• [Text passage]:
BEGIN

I wish you would fess up and just admit why you are increasing your fees. Admit you got into trouble when you paid only for big expense items. Admit your shareholders want more money. Admit the reason you flipped was because you thought if you could encourage people to go in for preventive visits, you could avoid so many large medical claims, but that you over-shot the idea and underestimated how much we all hate going to the doctor’s so you got stuck with big medical claims anyway. And for what it’s worth, if you provided more benefits for mental health services, I think you would see a decrease in big medical claims later on.

But what do I know? I am merely a peon, unable to understand your funny math. I do, however, know that something is very, very wrong with this picture.

Thank you for letting me air my grievances.

Sincerely,

Holly

One Comment

  • Stefan says:

    I find it humorous and a little frightening that insurance companies are raising the difficulty of their service availability at a time when they’re pretty much looking at becoming an endangered species. With Obama-Care looming in the near future that dreaded Public Option becomes more difficult to fight against. I mean really … how can I go to bat for private health care services to struggle against such financial depravity as is this new health care bill when you make it ever more tantalizing to back the Public Option just to see your greedy ass wither away. Don’t think it’ll happen? Remember a little company called Blockbuster? Remember how shitty they used to treat people? Remember their insane late fees and how even after being sued by the government it was more affordable for them to keep charging the late fees and pay the government fines? Where are they now? Who the hell even rents videos anymore in physical form?

    Whether you believe it or not Mr. Health Insurance Company, you’re standing right there, strutting around in your Suit of Arrogance and thinking the Gravy Train is never going to stop. Americans become very introspective during financially hard times. They begin to look at their bills and interest rates and insurance coverages much more closely. I assure you that the “general public” that rises from the ashes of this depression will have hard questions for you to answer … and when you don’t and that dreaded PO finally comes around, you’ll be foreclosing on YOUR home and wondering how you’re going to pay for the heart attack treatment that all this new stress has brought on.

    The Gravy Train ends for everyone … and I’ll be there waiting for you at the final stop, welcoming you to what it’s like to be just like the rest of us. Better bring a coat … it gets mighty cold around here sometimes!

END

• [Data segment]:
BEGIN

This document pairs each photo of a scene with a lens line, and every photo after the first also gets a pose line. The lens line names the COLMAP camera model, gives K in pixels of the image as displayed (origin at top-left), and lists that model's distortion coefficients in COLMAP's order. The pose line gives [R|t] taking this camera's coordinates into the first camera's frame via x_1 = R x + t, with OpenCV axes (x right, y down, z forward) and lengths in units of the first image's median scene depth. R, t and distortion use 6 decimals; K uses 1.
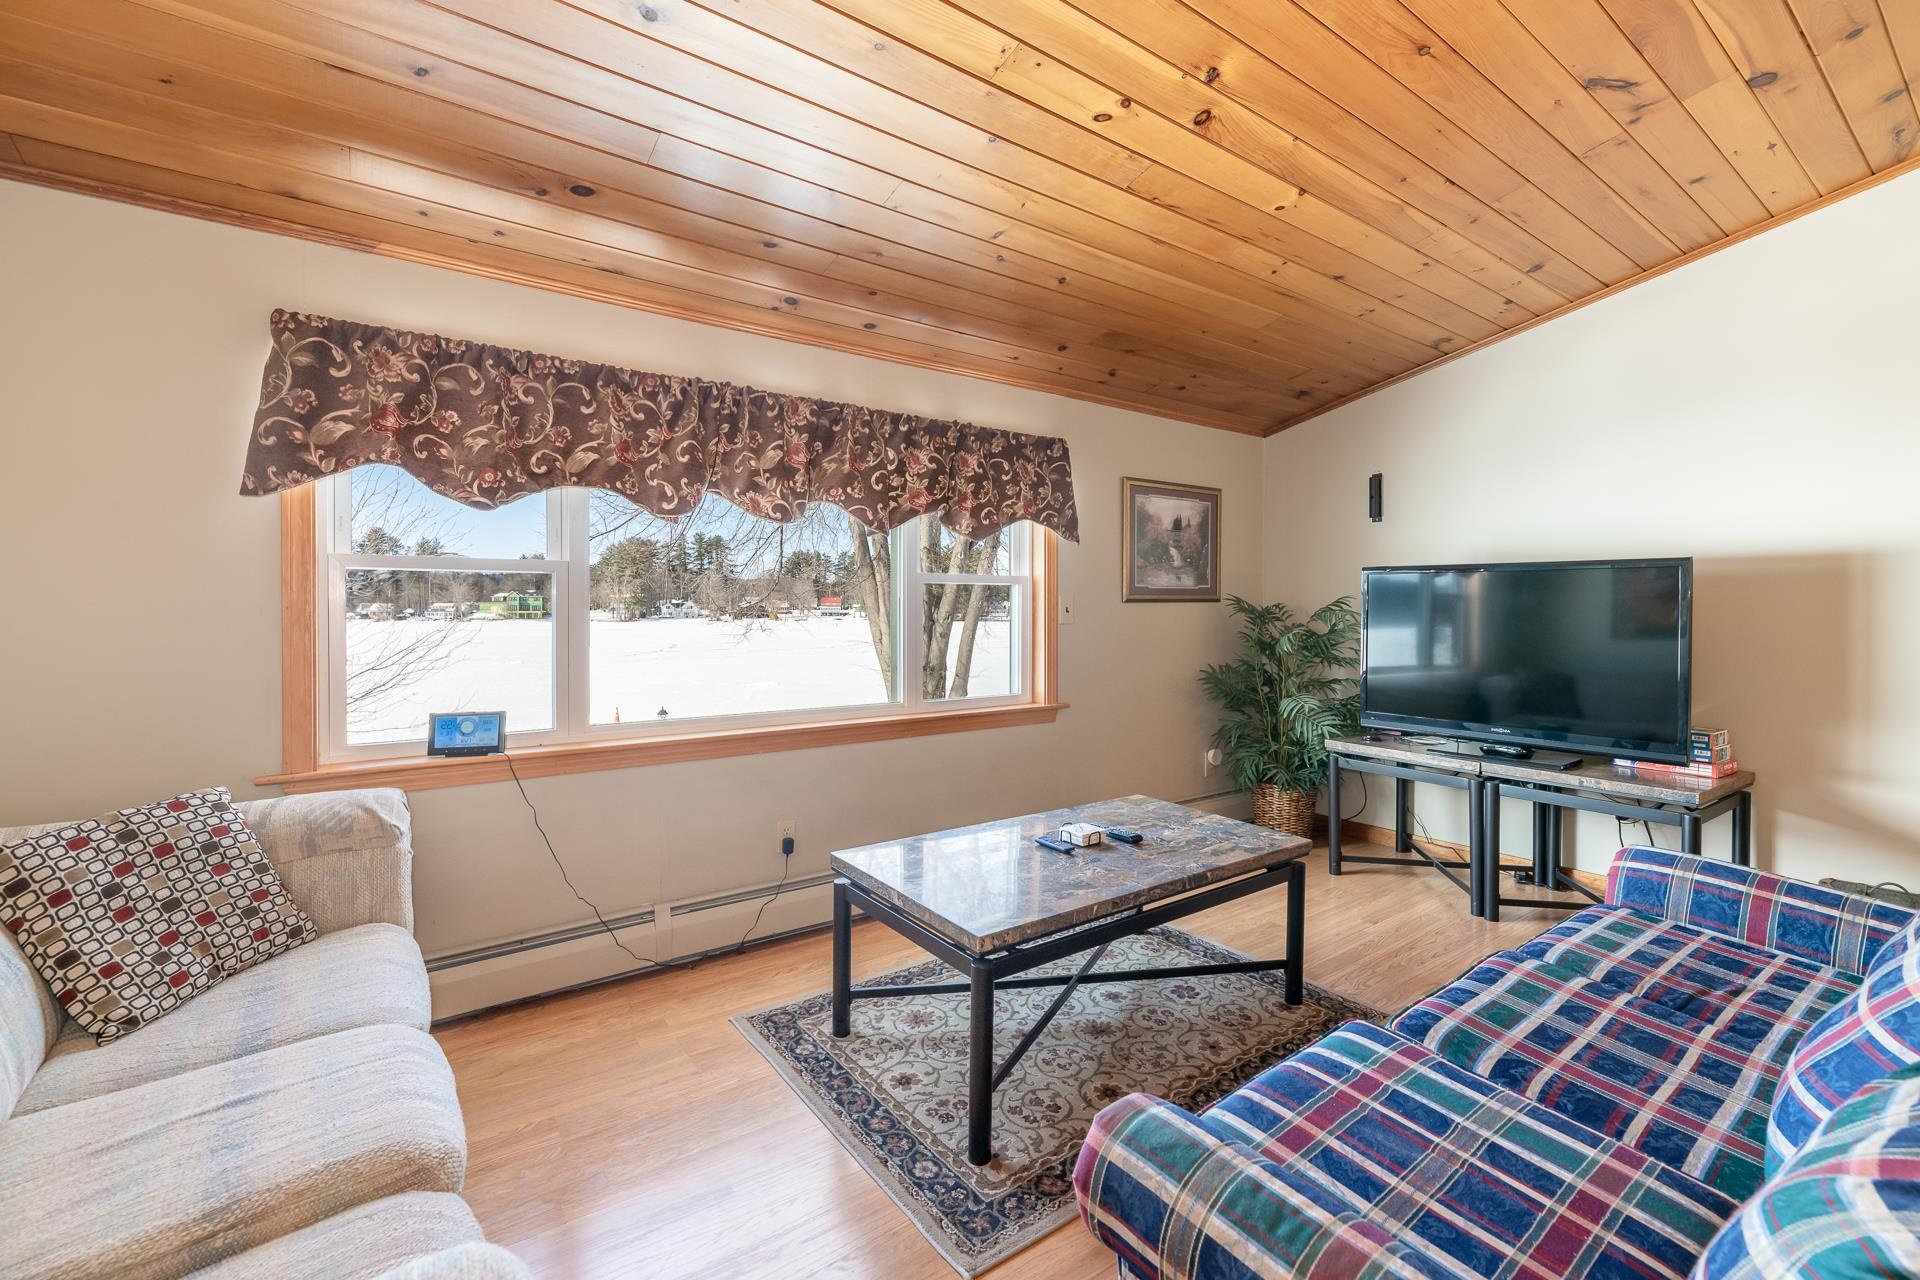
lens RADIAL K [[816.3, 0, 960.6], [0, 816.3, 611.3], [0, 0, 1]] dist [0.000249, -0.000139]
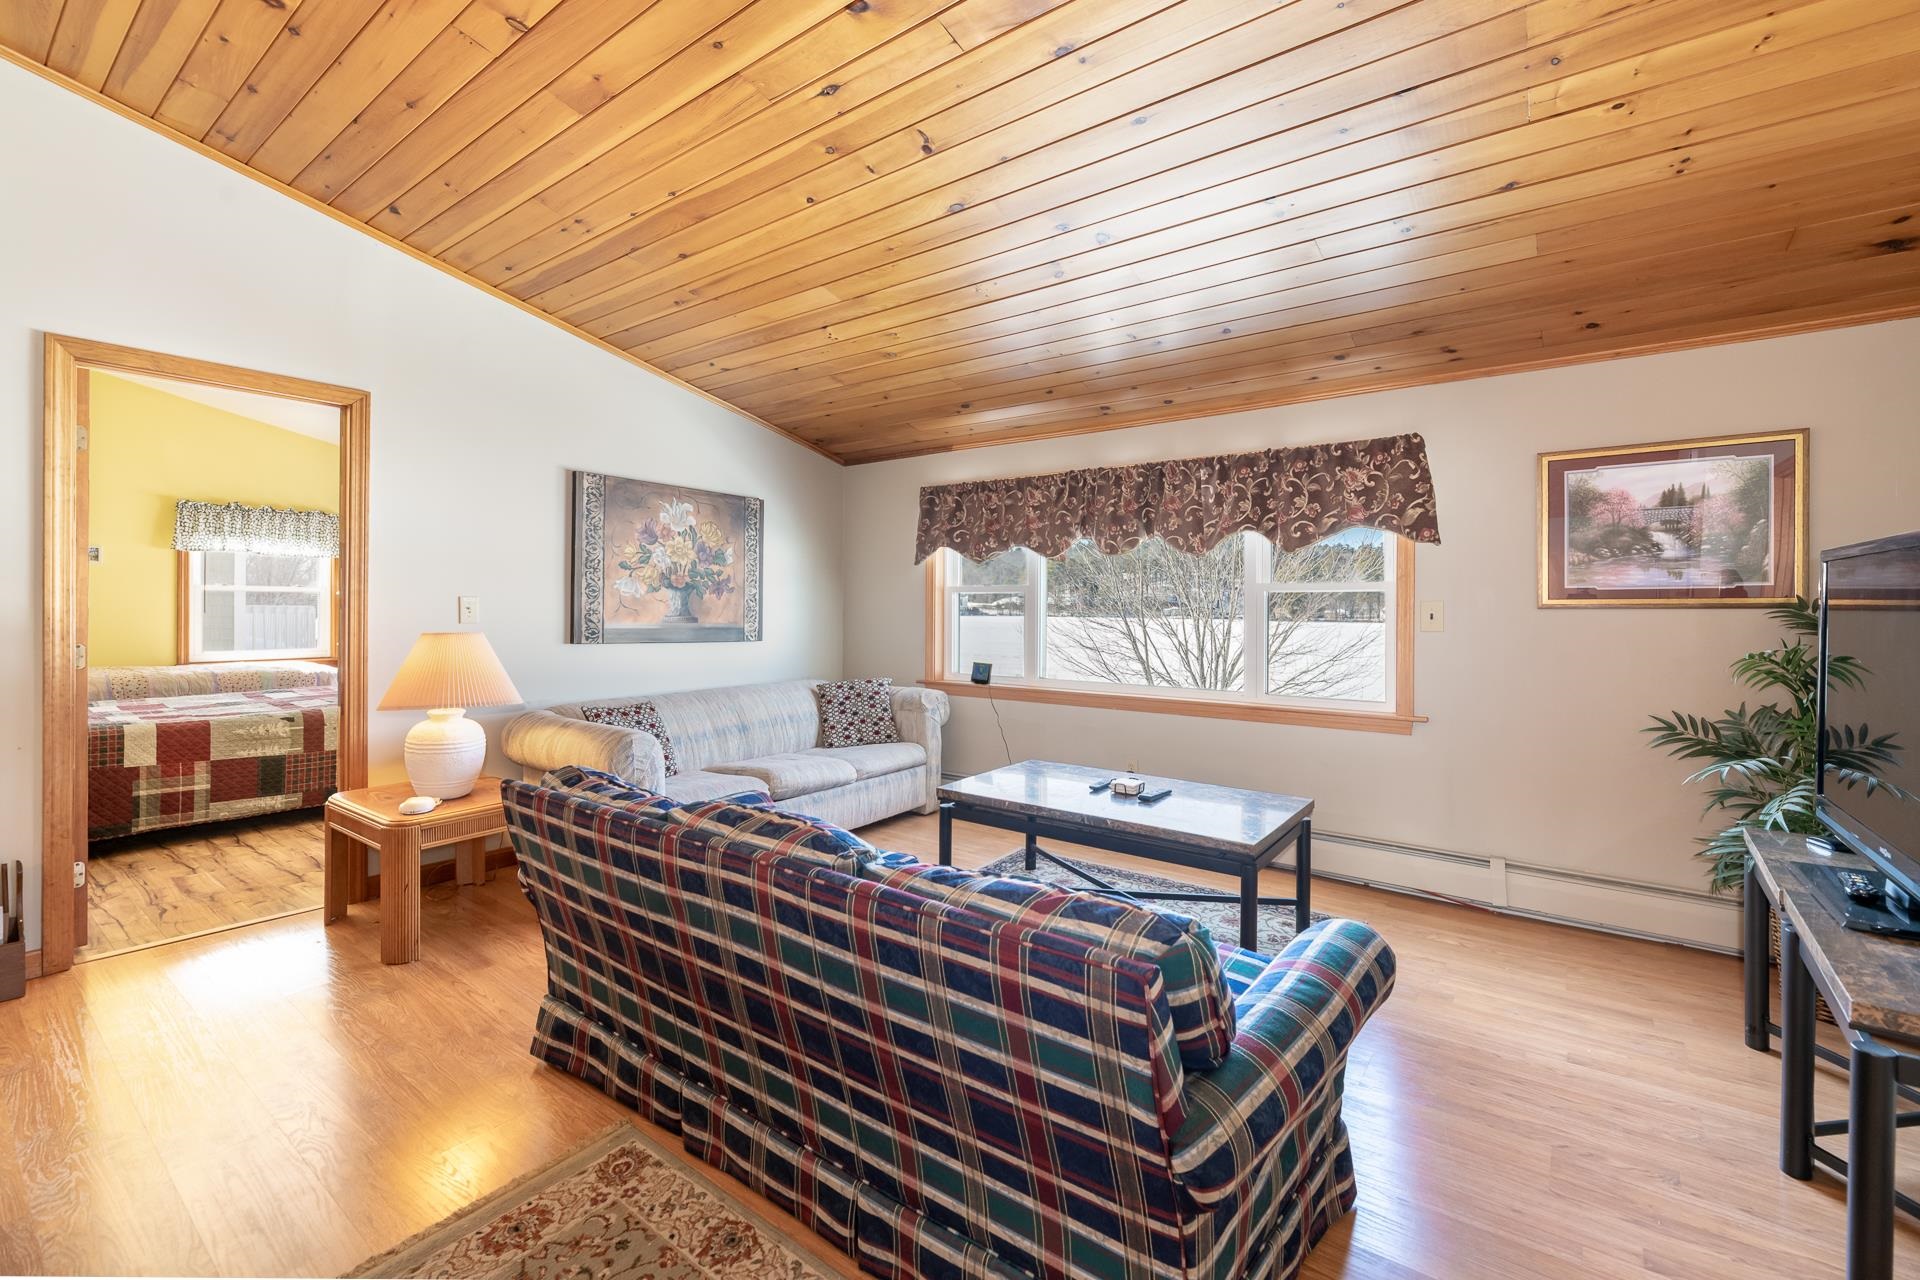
lens RADIAL K [[816.3, 0, 960.6], [0, 816.3, 611.3], [0, 0, 1]] dist [0.000249, -0.000139]
pose [[0.301214, 0.001588, -0.953555, 1.126762], [-0.012303, 0.999922, -0.002222, 0.001551], [0.953477, 0.012401, 0.301210, 0.291129]]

END

Edit the health insurance passage between "Whether you believe" and "has brought on.", inclusive, and write it out with "introspective" changed to "reflective".

• [Solution to the exercise]:
Whether you believe it or not Mr. Health Insurance Company, you’re standing right there, strutting around in your Suit of Arrogance and thinking the Gravy Train is never going to stop. Americans become very reflective during financially hard times. They begin to look at their bills and interest rates and insurance coverages much more closely. I assure you that the “general public” that rises from the ashes of this depression will have hard questions for you to answer … and when you don’t and that dreaded PO finally comes around, you’ll be foreclosing on YOUR home and wondering how you’re going to pay for the heart attack treatment that all this new stress has brought on.